**WORK REQUIRED:**
Reproduce word for word the stretch of the article on converted thrifts below, from "Post# of 253325" through "value, bargains abound.".

**TEXT PASSAGE:**
________________
Sunday, February 13, 2011 12:05:16 AM

Post# of 253325
[OT]—Converted Thrifts Are Like Money in the Bank

[This article is from Dec 2010, but the premise has not changed since then, as far as I know.]

http://online.barrons.com/article/SB50001424052970203319504576019503765673040.html

›DECEMBER 18, 2010
By DAVID ENGLANDER

Financial-overhaul legislation is spurring a new wave of mutual savings banks to convert to stock ownership. With most deals priced below book value, bargains abound.

Amid a four-year bear market in small-capitalization financial stocks, a welcome investment trend is unfolding at savings-and-loan associations: a wave of mutual-bank conversions to stock ownership. Twenty-two thrifts have changed in structure this year, and another five deals are pending, compared with 26 that converted in 2007, at the height of the bull market. Investors would be wise to take note, as the new issues are coming to market at deep discounts, in some cases at 50% of book value.

Converted thrifts have outperformed the broad market significantly in the past 20 years, and that could remain the case. In the 10 years ended Dec. 1, the SNL Thrift MHC Index, based on 30 partially converted thrifts, returned 188%, versus a return of just 63% for the small-cap Russell 2000. And fully converted thrifts such as Fox Chase Bancorp (ticker: FXCB), Oritani Financial (ORIT), Heritage Financial Group (HBOSD) and Kaiser Federal Financial (KFFG) could reward investors nicely in coming years.

Discounts of today's magnitude could represent a once-in-a-lifetime investment opportunity, as regulatory changes are spurring the latest conversion wave. Under financial-overhaul legislation passed last summer, the Office of Thrift Supervision, which has overseen S&Ls for the past 20 years, will be eliminated. The Office of the Comptroller of the Currency, which now regulates larger banks, will assume its role. The switch could mean the end of certain dividend policies favorable to minority shareholders, as well as changes in the favorable treatment now accorded to management in thrift conversions. Given the uncertainly, some S&Ls are opting for conversion before next summer, when such changes could take effect.

Mutual savings banks have been around since the early 1800s, and were created to encourage the middle class to put its cash in banks. Depositors own these banks and have voting rights, as well as first rights to participate in any stock offering, with unsubscribed shares then offered to the public. Investors would do best to wait for the issues to trade before buying in.

Since the 1970s, when the industry was deregulated, thousands of mutuals have converted, raising more than $40 billion. Today, roughly 600 remain.
________________
**INFORMATION PROVIDED:**
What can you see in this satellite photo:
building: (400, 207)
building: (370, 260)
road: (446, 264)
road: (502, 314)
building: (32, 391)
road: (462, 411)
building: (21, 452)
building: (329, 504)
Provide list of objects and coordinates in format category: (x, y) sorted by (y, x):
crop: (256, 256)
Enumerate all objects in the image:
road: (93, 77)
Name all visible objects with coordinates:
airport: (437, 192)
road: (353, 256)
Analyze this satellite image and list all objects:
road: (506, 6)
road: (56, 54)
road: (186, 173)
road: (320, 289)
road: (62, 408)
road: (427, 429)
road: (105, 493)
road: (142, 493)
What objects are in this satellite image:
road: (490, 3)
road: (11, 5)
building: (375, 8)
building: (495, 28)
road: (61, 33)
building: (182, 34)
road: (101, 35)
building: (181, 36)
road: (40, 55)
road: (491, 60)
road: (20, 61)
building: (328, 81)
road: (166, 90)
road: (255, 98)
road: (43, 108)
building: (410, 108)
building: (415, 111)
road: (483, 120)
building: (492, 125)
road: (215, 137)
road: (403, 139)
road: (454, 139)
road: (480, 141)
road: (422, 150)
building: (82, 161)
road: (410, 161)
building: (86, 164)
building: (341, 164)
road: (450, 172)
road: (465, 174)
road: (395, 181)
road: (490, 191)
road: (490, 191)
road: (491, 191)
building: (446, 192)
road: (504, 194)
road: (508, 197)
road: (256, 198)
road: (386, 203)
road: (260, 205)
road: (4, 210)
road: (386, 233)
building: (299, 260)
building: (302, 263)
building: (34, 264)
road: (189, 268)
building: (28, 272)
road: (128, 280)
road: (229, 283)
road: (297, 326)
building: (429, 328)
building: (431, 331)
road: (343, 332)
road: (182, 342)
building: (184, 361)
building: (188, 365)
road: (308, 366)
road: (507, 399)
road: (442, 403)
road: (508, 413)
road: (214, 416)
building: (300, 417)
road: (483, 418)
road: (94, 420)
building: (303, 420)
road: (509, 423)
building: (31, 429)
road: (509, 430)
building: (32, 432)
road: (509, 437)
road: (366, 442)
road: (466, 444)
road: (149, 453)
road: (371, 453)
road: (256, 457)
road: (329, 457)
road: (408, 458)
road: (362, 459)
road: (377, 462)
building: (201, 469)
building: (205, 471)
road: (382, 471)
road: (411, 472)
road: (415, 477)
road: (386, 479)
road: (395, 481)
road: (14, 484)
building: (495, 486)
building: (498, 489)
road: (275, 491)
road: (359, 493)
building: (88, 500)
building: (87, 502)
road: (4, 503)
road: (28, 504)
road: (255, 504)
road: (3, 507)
________________
**REPLY:**
Post# of 253325
[OT]—Converted Thrifts Are Like Money in the Bank

[This article is from Dec 2010, but the premise has not changed since then, as far as I know.]

http://online.barrons.com/article/SB50001424052970203319504576019503765673040.html

›DECEMBER 18, 2010
By DAVID ENGLANDER

Financial-overhaul legislation is spurring a new wave of mutual savings banks to convert to stock ownership. With most deals priced below book value, bargains abound.